Artisanat du bâtiment, la rénovation en panne, la CAPEB appelle une réponse urgente de l’État
L’activité des entreprises artisanales du bâtiment continue de se contracter, confirmant un malaise durable du secteur. Selon le communiqué, « au quatrième trimestre, l’activité des entreprises artisanales du bâtiment poursuit son repli, avec une baisse de 2 % en glissement annuel », prolongeant une année 2025 marquée par « une contraction globale de l’activité de 3,8 % ». Si le neuf montre des signes timides d’amélioration, la rénovation et l’entretien restent durablement en difficulté, au point de susciter l’inquiétude des professionnels.
D’après l’analyse présentée, « derrière une amélioration relative du neuf (-3 %), l’entretien-amélioration et la rénovation énergétique restent durablement en difficulté depuis cinq trimestres consécutifs (-1,5 %) ». Cette situation est attribuée à une instabilité réglementaire persistante. Selon la position défendue, « les politiques de stop and go ont détruit la visibilité, freiné l’investissement et fragilisé l’emploi », laissant les artisans « incapables de planifier leurs activités dans la durée ».
La crise du neuf semble toutefois s’infléchir. Selon les données communiquées, la baisse d’activité du quatrième trimestre s’accompagne « d’une hausse des autorisations de permis de construire (+13,5 %) et des mises en chantier (+4,8 %) », des signaux jugés encourageants. À l’inverse, la rénovation pâtit directement des évolutions de MaPrimeRénov’. Le communiqué souligne que « la suspension, puis la modification brutale de MaPrimeRénov’, suivies d’une nouvelle suspension en l’absence de consensus autour du budget de l’État, ont eu un impact immédiat sur les décisions de travaux », alors même que « 79 % des artisans considèrent ce dispositif décisif pour initier les travaux », selon une consultation interne menée en novembre 2025.

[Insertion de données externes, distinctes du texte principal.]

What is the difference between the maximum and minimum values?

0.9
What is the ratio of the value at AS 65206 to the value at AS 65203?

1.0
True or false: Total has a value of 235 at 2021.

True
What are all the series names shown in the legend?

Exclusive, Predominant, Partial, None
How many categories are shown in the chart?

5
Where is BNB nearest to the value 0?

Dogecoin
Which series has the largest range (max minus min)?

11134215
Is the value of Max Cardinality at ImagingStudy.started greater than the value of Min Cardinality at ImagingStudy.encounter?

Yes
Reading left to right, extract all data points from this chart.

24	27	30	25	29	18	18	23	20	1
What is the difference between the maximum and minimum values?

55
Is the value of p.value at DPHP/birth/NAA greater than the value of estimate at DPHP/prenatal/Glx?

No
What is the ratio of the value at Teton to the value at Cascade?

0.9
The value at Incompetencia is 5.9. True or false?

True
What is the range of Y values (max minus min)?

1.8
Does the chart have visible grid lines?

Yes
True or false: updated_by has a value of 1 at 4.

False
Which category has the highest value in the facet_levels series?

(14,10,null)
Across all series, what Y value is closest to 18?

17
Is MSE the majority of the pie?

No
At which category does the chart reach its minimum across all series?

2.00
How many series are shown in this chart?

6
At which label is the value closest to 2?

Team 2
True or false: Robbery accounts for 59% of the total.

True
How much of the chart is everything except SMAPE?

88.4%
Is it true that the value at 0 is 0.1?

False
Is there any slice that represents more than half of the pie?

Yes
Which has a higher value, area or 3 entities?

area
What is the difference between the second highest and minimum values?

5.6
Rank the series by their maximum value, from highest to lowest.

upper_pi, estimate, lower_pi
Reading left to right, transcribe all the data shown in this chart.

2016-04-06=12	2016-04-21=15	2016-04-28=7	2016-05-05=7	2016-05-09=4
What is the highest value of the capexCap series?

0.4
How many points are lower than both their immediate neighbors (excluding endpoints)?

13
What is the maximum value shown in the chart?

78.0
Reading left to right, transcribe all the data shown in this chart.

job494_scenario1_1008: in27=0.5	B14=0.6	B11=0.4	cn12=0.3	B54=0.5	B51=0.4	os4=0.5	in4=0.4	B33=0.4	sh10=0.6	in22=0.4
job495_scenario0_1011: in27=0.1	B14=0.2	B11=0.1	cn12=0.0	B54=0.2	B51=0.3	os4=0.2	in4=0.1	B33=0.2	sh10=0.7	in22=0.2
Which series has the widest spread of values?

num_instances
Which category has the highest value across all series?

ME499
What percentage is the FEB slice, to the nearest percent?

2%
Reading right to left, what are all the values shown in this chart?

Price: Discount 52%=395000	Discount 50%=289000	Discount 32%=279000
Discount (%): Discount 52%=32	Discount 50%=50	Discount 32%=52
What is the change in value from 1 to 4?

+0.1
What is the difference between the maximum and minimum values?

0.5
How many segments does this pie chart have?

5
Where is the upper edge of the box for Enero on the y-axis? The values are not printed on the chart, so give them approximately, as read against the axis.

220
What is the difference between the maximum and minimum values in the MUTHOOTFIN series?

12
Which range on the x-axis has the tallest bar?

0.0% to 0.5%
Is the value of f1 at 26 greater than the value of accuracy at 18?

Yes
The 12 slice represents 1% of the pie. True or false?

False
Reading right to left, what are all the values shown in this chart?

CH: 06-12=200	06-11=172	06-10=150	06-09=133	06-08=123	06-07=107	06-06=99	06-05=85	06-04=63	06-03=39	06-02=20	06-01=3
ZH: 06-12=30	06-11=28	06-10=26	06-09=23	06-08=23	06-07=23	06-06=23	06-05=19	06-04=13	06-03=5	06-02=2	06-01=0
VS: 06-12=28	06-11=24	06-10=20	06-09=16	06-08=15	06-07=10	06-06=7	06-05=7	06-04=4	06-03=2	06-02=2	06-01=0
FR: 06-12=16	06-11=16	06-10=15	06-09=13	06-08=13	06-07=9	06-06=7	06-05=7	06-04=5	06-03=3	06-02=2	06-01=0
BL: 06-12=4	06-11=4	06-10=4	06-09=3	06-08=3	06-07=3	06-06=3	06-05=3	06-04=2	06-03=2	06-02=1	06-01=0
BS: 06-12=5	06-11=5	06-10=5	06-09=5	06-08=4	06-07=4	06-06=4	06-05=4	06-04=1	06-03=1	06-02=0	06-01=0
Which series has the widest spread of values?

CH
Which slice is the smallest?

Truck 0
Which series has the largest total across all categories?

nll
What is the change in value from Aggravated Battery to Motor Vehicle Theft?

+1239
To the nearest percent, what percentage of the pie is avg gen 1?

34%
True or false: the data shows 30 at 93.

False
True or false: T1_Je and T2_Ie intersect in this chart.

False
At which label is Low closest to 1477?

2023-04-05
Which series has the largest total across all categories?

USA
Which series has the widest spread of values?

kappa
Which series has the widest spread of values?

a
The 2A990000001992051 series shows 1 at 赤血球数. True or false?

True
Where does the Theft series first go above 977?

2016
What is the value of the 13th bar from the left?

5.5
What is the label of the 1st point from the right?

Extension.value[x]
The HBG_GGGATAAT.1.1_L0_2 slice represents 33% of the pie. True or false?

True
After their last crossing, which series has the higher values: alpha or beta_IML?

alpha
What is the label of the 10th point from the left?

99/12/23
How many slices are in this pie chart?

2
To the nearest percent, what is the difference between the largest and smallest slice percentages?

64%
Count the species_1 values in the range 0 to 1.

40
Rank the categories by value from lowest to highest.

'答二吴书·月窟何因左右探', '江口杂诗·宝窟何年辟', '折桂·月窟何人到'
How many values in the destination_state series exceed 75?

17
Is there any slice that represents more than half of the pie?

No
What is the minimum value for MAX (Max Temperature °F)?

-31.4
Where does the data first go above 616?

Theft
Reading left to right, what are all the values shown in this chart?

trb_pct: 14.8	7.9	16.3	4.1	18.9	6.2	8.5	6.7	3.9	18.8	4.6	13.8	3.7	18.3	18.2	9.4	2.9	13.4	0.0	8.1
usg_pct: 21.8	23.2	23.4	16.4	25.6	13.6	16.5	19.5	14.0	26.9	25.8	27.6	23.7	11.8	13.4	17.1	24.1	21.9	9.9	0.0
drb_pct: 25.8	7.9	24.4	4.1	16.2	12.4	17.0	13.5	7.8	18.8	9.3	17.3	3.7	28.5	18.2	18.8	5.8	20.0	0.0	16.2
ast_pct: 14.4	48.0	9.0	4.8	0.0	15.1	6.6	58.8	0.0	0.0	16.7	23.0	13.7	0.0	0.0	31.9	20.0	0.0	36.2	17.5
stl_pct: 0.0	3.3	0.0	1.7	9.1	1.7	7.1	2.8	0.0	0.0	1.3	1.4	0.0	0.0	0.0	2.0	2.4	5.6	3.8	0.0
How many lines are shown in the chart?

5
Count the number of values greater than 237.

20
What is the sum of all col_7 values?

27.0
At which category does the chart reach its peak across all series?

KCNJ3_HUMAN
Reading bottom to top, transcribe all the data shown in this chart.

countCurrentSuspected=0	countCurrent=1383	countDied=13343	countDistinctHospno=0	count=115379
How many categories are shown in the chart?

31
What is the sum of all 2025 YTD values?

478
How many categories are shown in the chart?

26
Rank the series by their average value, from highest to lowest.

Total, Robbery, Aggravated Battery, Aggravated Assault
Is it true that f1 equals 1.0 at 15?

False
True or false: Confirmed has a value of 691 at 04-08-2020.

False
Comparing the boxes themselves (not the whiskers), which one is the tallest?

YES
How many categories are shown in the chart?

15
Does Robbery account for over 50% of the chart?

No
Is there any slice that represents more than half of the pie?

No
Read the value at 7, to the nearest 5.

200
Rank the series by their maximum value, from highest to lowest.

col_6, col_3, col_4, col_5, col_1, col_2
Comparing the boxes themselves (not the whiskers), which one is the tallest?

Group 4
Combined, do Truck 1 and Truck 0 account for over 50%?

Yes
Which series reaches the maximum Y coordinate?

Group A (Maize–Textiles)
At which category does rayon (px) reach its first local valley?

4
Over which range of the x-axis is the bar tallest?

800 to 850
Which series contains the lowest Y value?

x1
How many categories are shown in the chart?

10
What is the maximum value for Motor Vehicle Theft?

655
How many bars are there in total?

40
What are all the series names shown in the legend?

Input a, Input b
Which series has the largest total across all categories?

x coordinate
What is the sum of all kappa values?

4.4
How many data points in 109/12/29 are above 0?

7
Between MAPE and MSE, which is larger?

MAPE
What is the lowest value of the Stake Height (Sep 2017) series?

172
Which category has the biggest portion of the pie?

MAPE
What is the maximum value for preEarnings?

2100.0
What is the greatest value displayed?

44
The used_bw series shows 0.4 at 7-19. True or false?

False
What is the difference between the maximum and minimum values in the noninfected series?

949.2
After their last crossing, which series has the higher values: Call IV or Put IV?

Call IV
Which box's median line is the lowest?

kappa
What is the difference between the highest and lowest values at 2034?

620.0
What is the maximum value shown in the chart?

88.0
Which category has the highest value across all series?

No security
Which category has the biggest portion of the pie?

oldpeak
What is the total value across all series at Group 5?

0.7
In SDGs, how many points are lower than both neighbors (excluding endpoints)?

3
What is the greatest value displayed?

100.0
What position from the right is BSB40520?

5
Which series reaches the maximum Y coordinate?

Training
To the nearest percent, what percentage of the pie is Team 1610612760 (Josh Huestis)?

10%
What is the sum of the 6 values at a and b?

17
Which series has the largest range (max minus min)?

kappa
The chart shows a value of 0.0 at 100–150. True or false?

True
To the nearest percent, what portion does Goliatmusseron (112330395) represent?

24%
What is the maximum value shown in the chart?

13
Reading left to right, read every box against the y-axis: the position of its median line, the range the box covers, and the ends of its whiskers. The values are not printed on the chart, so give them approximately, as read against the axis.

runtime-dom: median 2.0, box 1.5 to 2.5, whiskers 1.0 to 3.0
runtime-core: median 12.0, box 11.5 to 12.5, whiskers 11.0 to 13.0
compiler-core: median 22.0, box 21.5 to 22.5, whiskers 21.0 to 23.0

Face à ce constat, CAPEB appelle à une réorientation claire des priorités publiques. Selon le communiqué, l’organisation « exhorte le Gouvernement à mettre cette année l’accent sur le segment de la rénovation en créant les conditions pour restaurer un climat de confiance auprès des entreprises artisanales du bâtiment et de leurs clients ». La rénovation est présentée comme un levier central, à la fois pour la transition énergétique, l’adaptation des logements au vieillissement de la population et la réponse aux nouveaux usages.
Plusieurs indicateurs sont néanmoins jugés encourageants. Selon le communiqué, « le taux d’épargne des ménages commence à baisser, les carnets de commandes s’allongent, le nombre de défaillances reste contenu et les besoins en trésorerie diminuent ». La reprise du marché de l’ancien est également soulignée, avec « 929 000 logements vendus, soit 11,3 % de plus sur un an ». Pour consolider ces tendances, la CAPEB demande « l’inscription de la politique du logement dans une trajectoire claire, du neuf à la rénovation », reposant sur des mesures stables et lisibles.
Parmi les priorités avancées figurent, selon le communiqué, « la réouverture des guichets MaPrimeRénov’, la finalisation du parcours de rénovation énergétique par étapes, la simplification de l’accès à la qualification RGE et l’instauration des Groupements Momentanés d’Entreprises ». L’organisation défend en particulier le parcours de rénovation par étapes, présenté comme « la seule approche à même de sortir d’une vision court-termiste » et de bâtir « une stratégie pluriannuelle indispensable », capable de concerner l’ensemble des ménages, y compris les plus modestes.
La CAPEB rappelle que « un tiers du parc immobilier français, dont 4,8 millions de passoires thermiques, est concerné » et que « 80 % des logements de 2050 existent déjà », rendant indispensable une massification des travaux. La rénovation globale ne saurait, selon cette analyse, être l’unique réponse compte tenu de l’ampleur des besoins et de la fragilité du pouvoir d’achat.
Autre sujet sensible, la réforme de la responsabilité élargie du producteur. Selon le communiqué, « le scénario retenu devra impérativement tenir compte des réalités des TPE », notamment par « le maintien d’une reprise sans frais pour les petits volumes de déchets et un maillage territorial adapté ».
Jean-Christophe Repon, président de la CAPEB, alerte sur l’urgence de décisions concrètes. Selon sa déclaration, « les petites entreprises artisanales du bâtiment continuent de s’enliser dans une crise structurelle profonde dans l’indifférence des pouvoirs politiques » et il prévient que « sans retour du Gouvernement, nous solliciterons à nouveau notre réseau pour déterminer la suite qui sera donnée à la mobilisation du 17 décembre ».